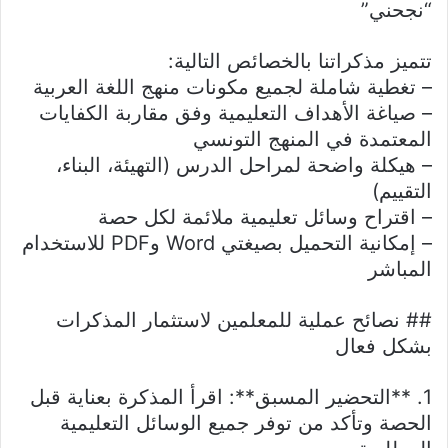
“نجحني”
تتميز مذكراتنا بالخصائص التالية:
– تغطية شاملة لجميع مكونات منهج اللغة العربية
– صياغة الأهداف التعليمية وفق مقاربة الكفايات
المعتمدة في المنهج التونسي
– هيكلة واضحة لمراحل الدرس (التهيئة، البناء،
التقييم)
– اقتراح وسائل تعليمية ملائمة لكل حصة
– إمكانية التحميل بصيغتي Word وPDF للاستخدام
المباشر
## نصائح عملية للمعلمين لاستثمار المذكرات
بشكل فعال
1. **التحضير المسبق**: اقرأ المذكرة بعناية قبل
الحصة وتأكد من توفر جميع الوسائل التعليمية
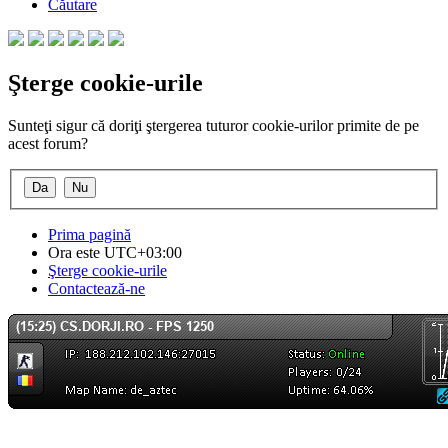
Căutare
Şterge cookie-urile
Sunteţi sigur că doriţi ştergerea tuturor cookie-urilor primite de pe
acest forum?
Prima pagină
Ora este
UTC+03:00
Şterge cookie-urile
Contactează-ne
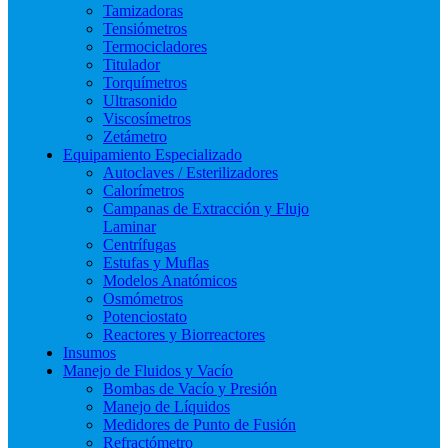
Tamizadoras
Tensiómetros
Termocicladores
Titulador
Torquímetros
Ultrasonido
Viscosímetros
Zetámetro
Equipamiento Especializado
Autoclaves / Esterilizadores
Calorímetros
Campanas de Extracción y Flujo
Laminar
Centrífugas
Estufas y Muflas
Modelos Anatómicos
Osmómetros
Potenciostato
Reactores y Biorreactores
Insumos
Manejo de Fluidos y Vacío
Bombas de Vacío y Presión
Manejo de Líquidos
Medidores de Punto de Fusión
Refractómetro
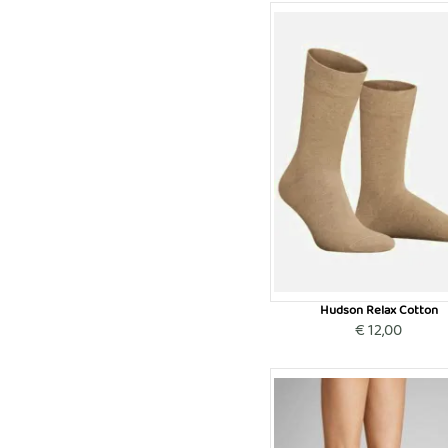
Hudson Relax Cotton
€ 12,00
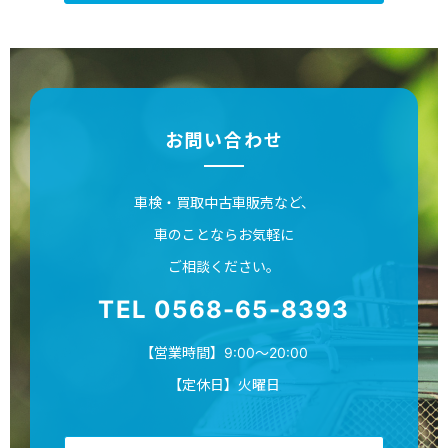
お問い合わせ
車検・買取中古車販売など、
車のことならお気軽に
ご相談ください。
TEL 0568-65-8393
【営業時間】9:00～20:00
【定休日】火曜日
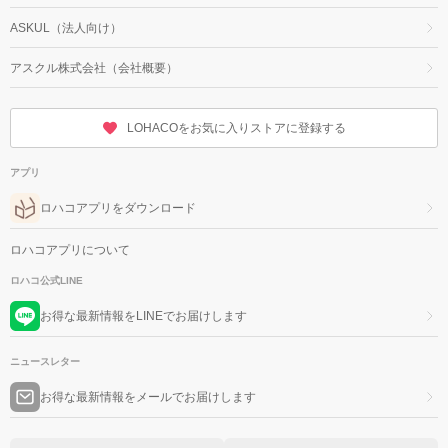
ASKUL（法人向け）
アスクル株式会社（会社概要）
LOHACOをお気に入りストアに登録する
アプリ
ロハコアプリをダウンロード
ロハコアプリについて
ロハコ公式LINE
お得な最新情報をLINEでお届けします
ニュースレター
お得な最新情報をメールでお届けします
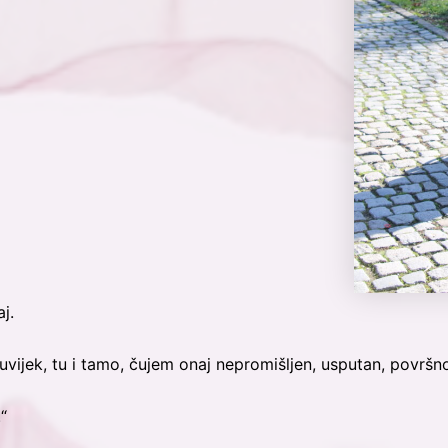
j.
ijek, tu i tamo, čujem onaj nepromišljen, usputan, površno
“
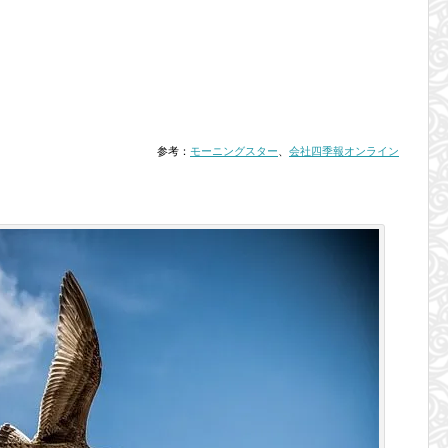
参考：
モーニングスター
、
会社四季報オンライン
_ _ _ _ _
■ What the exercise asks ■
Write out the text of all the entries again with "Refractómetro" substituted by "Refractómetros", keeping everything else the same. Leave out the pictures.

■ Exercise output ■
“نجحني”
تتميز مذكراتنا بالخصائص التالية:
– تغطية شاملة لجميع مكونات منهج اللغة العربية
– صياغة الأهداف التعليمية وفق مقاربة الكفايات
المعتمدة في المنهج التونسي
– هيكلة واضحة لمراحل الدرس (التهيئة، البناء،
التقييم)
– اقتراح وسائل تعليمية ملائمة لكل حصة
– إمكانية التحميل بصيغتي Word وPDF للاستخدام
المباشر
## نصائح عملية للمعلمين لاستثمار المذكرات
بشكل فعال
1. **التحضير المسبق**: اقرأ المذكرة بعناية قبل
الحصة وتأكد من توفر جميع الوسائل التعليمية
Căutare
Şterge cookie-urile
Sunteţi sigur că doriţi ştergerea tuturor cookie-urilor primite de pe
acest forum?
Prima pagină
Ora este
UTC+03:00
Şterge cookie-urile
Contactează-ne
Tamizadoras
Tensiómetros
Termocicladores
Titulador
Torquímetros
Ultrasonido
Viscosímetros
Zetámetro
Equipamiento Especializado
Autoclaves / Esterilizadores
Calorímetros
Campanas de Extracción y Flujo
Laminar
Centrífugas
Estufas y Muflas
Modelos Anatómicos
Osmómetros
Potenciostato
Reactores y Biorreactores
Insumos
Manejo de Fluidos y Vacío
Bombas de Vacío y Presión
Manejo de Líquidos
Medidores de Punto de Fusión
Refractómetros
Hudson Relax Cotton
€ 12,00
お問い合わせ
車検・買取中古車販売など、
車のことならお気軽に
ご相談ください。
TEL 0568-65-8393
【営業時間】9:00～20:00
【定休日】火曜日
ASKUL（法人向け）
アスクル株式会社（会社概要）
LOHACOをお気に入りストアに登録する
アプリ
ロハコアプリをダウンロード
ロハコアプリについて
ロハコ公式LINE
お得な最新情報をLINEでお届けします
ニュースレター
お得な最新情報をメールでお届けします
j.
ijek, tu i tamo, čujem onaj nepromišljen, usputan, površno
“
参考：
モーニングスター
、
会社四季報オンライン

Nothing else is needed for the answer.